Philippe Becker.- Il ne faut pas se voiler la face, les « boosters d’apport » sont devenus une ressource indispensable pour les primo-accédants. Sans eux le marché serait beaucoup moins dynamique. Ils permettent une transmission intergénérationnelle grâce à des compléments d’apport très significatifs et aussi du cautionnement. Aujourd’hui il y a deux lectures possibles : soit les « boosters d’apport » prennent leur risque et acceptent d’aller plus loin et ce sera donc un relais encore plus fort si les flots de financements bancaires viennent à se réduire ; soit ils analysent le marché comme tous les prêteurs et ils seront alors probablement, eux aussi, plus frileux !
Catherine Baffos.- Si nous sortons d’une période un peu magique pendant laquelle les pharmacies ont consolidé leur position en termes de fonds propres et trésorerie, il ne faut pas forcément en tirer des conclusions trop optimistes pour l’avenir. En officine, on ne peut jamais trop parier sur l’inflation pour rembourser ses dettes car les politiques de maîtrise des dépenses de santé ont toujours poussé le prix des médicaments remboursables à la baisse ainsi que leur niveau de marge lorsqu’ils sont chers. En revanche, on le voit actuellement l’inflation joue toujours à plein sur les coûts d’exploitation !
Dans ce nouveau climat économique ne doit-on pas envisager, comme pour l’immobilier résidentiel, une durée d’emprunt plus longue ?
Philippe Becker.- Cette voie a déjà été explorée et à mon sens c’est une fausse bonne idée. Une entreprise a une valeur qui est liée à une capacité à être rentable ; ce « cash-flow » doit permettre de rémunérer les associés exploitants ou investisseurs et aussi de rembourser les prêteurs. Le remboursement se fait en général sur 7 ans dans toutes les activités autres que la pharmacie. La pharmacie d’officine du fait d’une forte croissance dans le passé, de sa situation monopolistique, a attiré les prêteurs qui ont accepté une durée de remboursement de 12 ans. Aller au-delà, serait créer de l’illusion et considérer que l’officine n’est pas rentable en tant que telle mais qu’elle peut éventuellement avoir de la valeur à long terme, en tant que placement et non pas comme actif professionnel !
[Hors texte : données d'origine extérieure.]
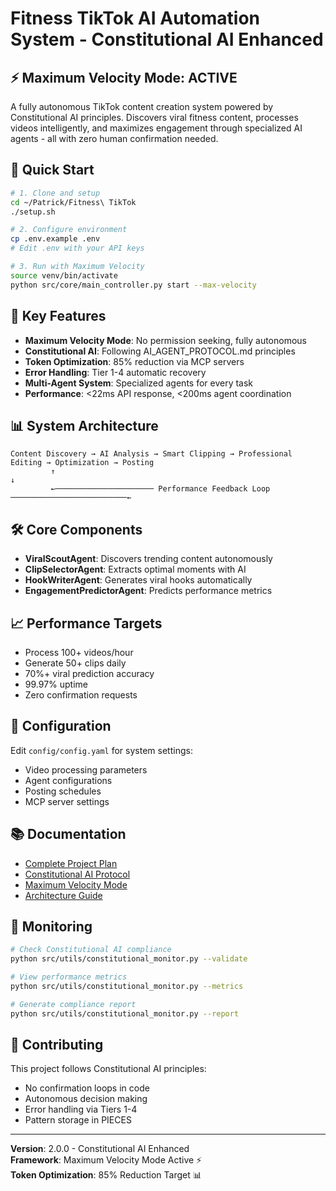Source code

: # Fitness TikTok AI Automation System - Constitutional AI Enhanced

## ⚡ Maximum Velocity Mode: ACTIVE

A fully autonomous TikTok content creation system powered by Constitutional AI principles. Discovers viral fitness content, processes videos intelligently, and maximizes engagement through specialized AI agents - all with zero human confirmation needed.

## 🚀 Quick Start

```bash
# 1. Clone and setup
cd ~/Patrick/Fitness\ TikTok
./setup.sh

# 2. Configure environment
cp .env.example .env
# Edit .env with your API keys

# 3. Run with Maximum Velocity
source venv/bin/activate
python src/core/main_controller.py start --max-velocity
```

## 🤖 Key Features

- **Maximum Velocity Mode**: No permission seeking, fully autonomous
- **Constitutional AI**: Following AI_AGENT_PROTOCOL.md principles
- **Token Optimization**: 85% reduction via MCP servers
- **Error Handling**: Tier 1-4 automatic recovery
- **Multi-Agent System**: Specialized agents for every task
- **Performance**: <22ms API response, <200ms agent coordination

## 📊 System Architecture

```
Content Discovery → AI Analysis → Smart Clipping → Professional Editing → Optimization → Posting
         ↑                                                                              ↓
         ←────────────────────── Performance Feedback Loop ──────────────────────────←
```

## 🛠️ Core Components

- **ViralScoutAgent**: Discovers trending content autonomously
- **ClipSelectorAgent**: Extracts optimal moments with AI
- **HookWriterAgent**: Generates viral hooks automatically
- **EngagementPredictorAgent**: Predicts performance metrics

## 📈 Performance Targets

- Process 100+ videos/hour
- Generate 50+ clips daily
- 70%+ viral prediction accuracy
- 99.97% uptime
- Zero confirmation requests

## 🔧 Configuration

Edit `config/config.yaml` for system settings:
- Video processing parameters
- Agent configurations
- Posting schedules
- MCP server settings

## 📚 Documentation

- [Complete Project Plan](PROJECT_PLAN.md)
- [Constitutional AI Protocol](CONSTITUTIONAL_AI.md)
- [Maximum Velocity Mode](MAX_VELOCITY.md)
- [Architecture Guide](docs/architecture.md)

## 🚨 Monitoring

```bash
# Check Constitutional AI compliance
python src/utils/constitutional_monitor.py --validate

# View performance metrics
python src/utils/constitutional_monitor.py --metrics

# Generate compliance report
python src/utils/constitutional_monitor.py --report
```

## 🤝 Contributing

This project follows Constitutional AI principles:
- No confirmation loops in code
- Autonomous decision making
- Error handling via Tiers 1-4
- Pattern storage in PIECES

---

**Version**: 2.0.0 - Constitutional AI Enhanced  
**Framework**: Maximum Velocity Mode Active ⚡  
**Token Optimization**: 85% Reduction Target 📊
Catherine Baffos.- Dans les faits, l’allongement existe déjà dans un certain nombre de montages avec les « boosters d’apport ». Beaucoup de primo-accédants vont devoir payer des intérêts pendant la période intercalaire pour ensuite rembourser le capital et les intérêts de la dette d’apport complémentaire au-delà. Nous sommes conscients que cela peut être une condition sine qua non. Cependant, nous constatons un effet pervers car en solvabilisant de manière artificielle ceux qui n’ont pas trop d’apport personnel peut créer une surchauffe sur les prix de ventes déjà élevés de certaines pharmacies.